Starting from Boltzmann and using the notation $f \equiv f(x, v, t)$ the normalized density:
$$\dfrac{\partial f}{\partial t} + v\dfrac{\partial f}{\partial x} + \dfrac{F}{m}\dfrac{\partial f}{\partial v} = \dfrac{f_{eq} - f}{\tau}\tag{1}$$
where I used the usual ansatz for the collision kernel.
Then I define $P\equiv P(x, t) = \int f(x, v, t) dv$ and itegrate the equation (1) to get an equation for $P(x, t)$ the density of probability at some point in space which, to me, is the unknown of the Fokker-Plank equation:
$$\dfrac{\partial P}{\partial t} + \dfrac{\partial \int v f dv}{\partial x} + \dfrac{F}{m}\int\dfrac{\partial f}{\partial v}dv = \dfrac{P_{eq} - P}{\tau}\tag{2}$$
The current of probability is defined as $J = \int vf dv$. Moreover, the last integral on the LHS is zero because $f(x, v = \pm \infty, t) = 0$. Putting these together, equation (2) becomes:
$$\dfrac{\partial P}{\partial t} + \dfrac{\partial J}{\partial x} = \dfrac{P_{eq} - P}{\tau}\neq 0\tag{3}$$
If the RHS was $0$, we would have the Fokker-Planck equation. But there, in the RHS, we have a non zero term taking into account the deviation to equilibrium which is strange to me. Why is that so?

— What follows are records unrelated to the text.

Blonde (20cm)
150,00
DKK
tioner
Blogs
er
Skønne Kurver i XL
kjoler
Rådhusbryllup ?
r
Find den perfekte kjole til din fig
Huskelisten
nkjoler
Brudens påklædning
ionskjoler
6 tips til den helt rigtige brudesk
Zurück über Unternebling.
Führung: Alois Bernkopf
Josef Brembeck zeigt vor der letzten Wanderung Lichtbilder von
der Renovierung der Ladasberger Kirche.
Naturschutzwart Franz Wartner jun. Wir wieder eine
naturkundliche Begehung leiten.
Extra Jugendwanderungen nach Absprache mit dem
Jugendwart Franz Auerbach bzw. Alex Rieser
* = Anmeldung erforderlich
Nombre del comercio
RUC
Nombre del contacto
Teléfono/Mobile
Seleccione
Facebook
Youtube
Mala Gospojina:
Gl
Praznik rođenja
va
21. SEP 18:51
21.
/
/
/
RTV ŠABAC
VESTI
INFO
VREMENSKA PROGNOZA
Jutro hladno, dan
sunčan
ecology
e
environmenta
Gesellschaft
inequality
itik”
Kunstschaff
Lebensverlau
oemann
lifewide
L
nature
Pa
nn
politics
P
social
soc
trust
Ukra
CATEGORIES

The only issue I might see is the definition of $J$ as $J = \int v f dv$ which might not be the same as the $J$ appearing in the Fokker-Planck equation. But when we calculate the current directly by multiplying (1) by $v$ and integrating as done here (1) using the so called Drift-Diffusion Model. It seems to me that this current, is indeed very reminiscent of the $J$ in the Fokker-Planck equation: $$J_{FP} = \left[\mu (x,t)p(x,t)\right]-{\frac {\partial}{\partial x}}\left[D(x,t)p(x,t)\right]$$
(1) Drift-Diffusion Model: Introduction by Dragica Vasileska